The e-commerce giant has touted its own efforts to fight counterfeits, including last year's announcement of a "counterfeit crimes unit," and frequently takes sellers to court, sometimes in concert with affected brands. But the problem has proven to be intractable. In January, the Office of the U.S. Trade Representative released its 2020 Review of Notorious Markets for Counterfeiting and Piracy, detailing markets known for fake goods and finding a high level of such sales through Amazon's foreign domains, including in the U.K., France, Germany and Italy.
The issue also came up at a congressional hearing last year, when Amazon founder and CEO Jeff Bezos and other tech leaders were in the hot seat. In that hearing, lawmakers asked Bezos for more transparency around sellers, something that supporters also say is key to combating these sales.
By contrast, Walmart, which has recently made a concerted effort to expand its own third-party marketplace, "strongly supports" the bill. It's an "important piece of legislation" that levels the playing field for brick-and-mortar retailers, which already face strict limits around selling fraudulent goods, and a matter of customer trust, according to Walmart spokesperson Randy Hargrove.

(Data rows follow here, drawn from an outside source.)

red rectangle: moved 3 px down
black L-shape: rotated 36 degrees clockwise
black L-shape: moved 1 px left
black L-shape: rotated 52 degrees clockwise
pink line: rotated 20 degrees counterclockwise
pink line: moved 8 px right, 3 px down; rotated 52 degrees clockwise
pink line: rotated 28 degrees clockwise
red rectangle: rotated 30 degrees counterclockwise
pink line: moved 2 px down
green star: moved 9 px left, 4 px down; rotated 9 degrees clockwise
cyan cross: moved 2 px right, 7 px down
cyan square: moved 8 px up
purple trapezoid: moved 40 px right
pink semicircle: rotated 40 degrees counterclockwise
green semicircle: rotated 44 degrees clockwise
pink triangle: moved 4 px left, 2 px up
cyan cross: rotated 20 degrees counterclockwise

"We believe the bill would increase transparency and accountability on online marketplaces, we think it would address the serious concern of stolen and counterfeit goods on online marketplace platforms and it would help protect consumers," Hargrove said by phone. "And I'll go a step further – the bill's seller disclosure and verification requirements are best practices for all marketplaces, and they're needed to empower consumers and law enforcement officials to reduce fraudulent sales."

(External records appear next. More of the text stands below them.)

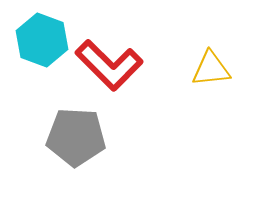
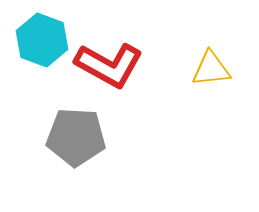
red L-shape: rotated 16 degrees counterclockwise
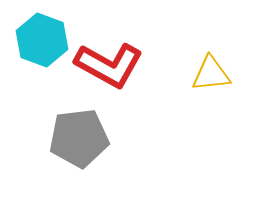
yellow triangle: moved 5 px down
gray pentagon: moved 3 px right, 1 px down; rotated 10 degrees counterclockwise
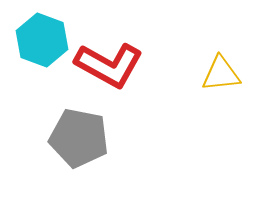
yellow triangle: moved 10 px right
gray pentagon: rotated 18 degrees clockwise
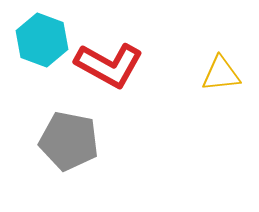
gray pentagon: moved 10 px left, 3 px down
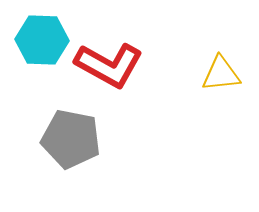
cyan hexagon: rotated 18 degrees counterclockwise
gray pentagon: moved 2 px right, 2 px up
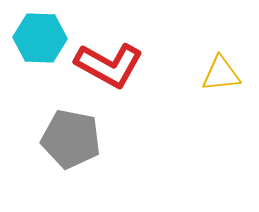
cyan hexagon: moved 2 px left, 2 px up
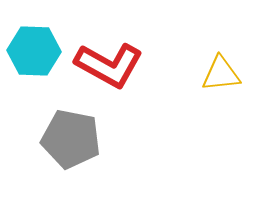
cyan hexagon: moved 6 px left, 13 px down
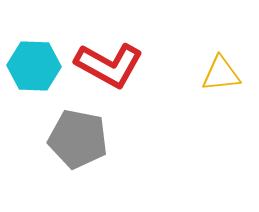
cyan hexagon: moved 15 px down
gray pentagon: moved 7 px right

In general, such efforts to verify seller identity and track fakes have been limited and insufficient, to the detriment of brands, according to AAFA President and CEO Steve Lamar. "The burden to flag and seek removal of these counterfeits has unfairly fallen on our member brands," Lamar said in a statement. "We expect to see online marketplaces vet — and proactively exclude — counterfeiters to protect invaluable intellectual property and the safety of consumers."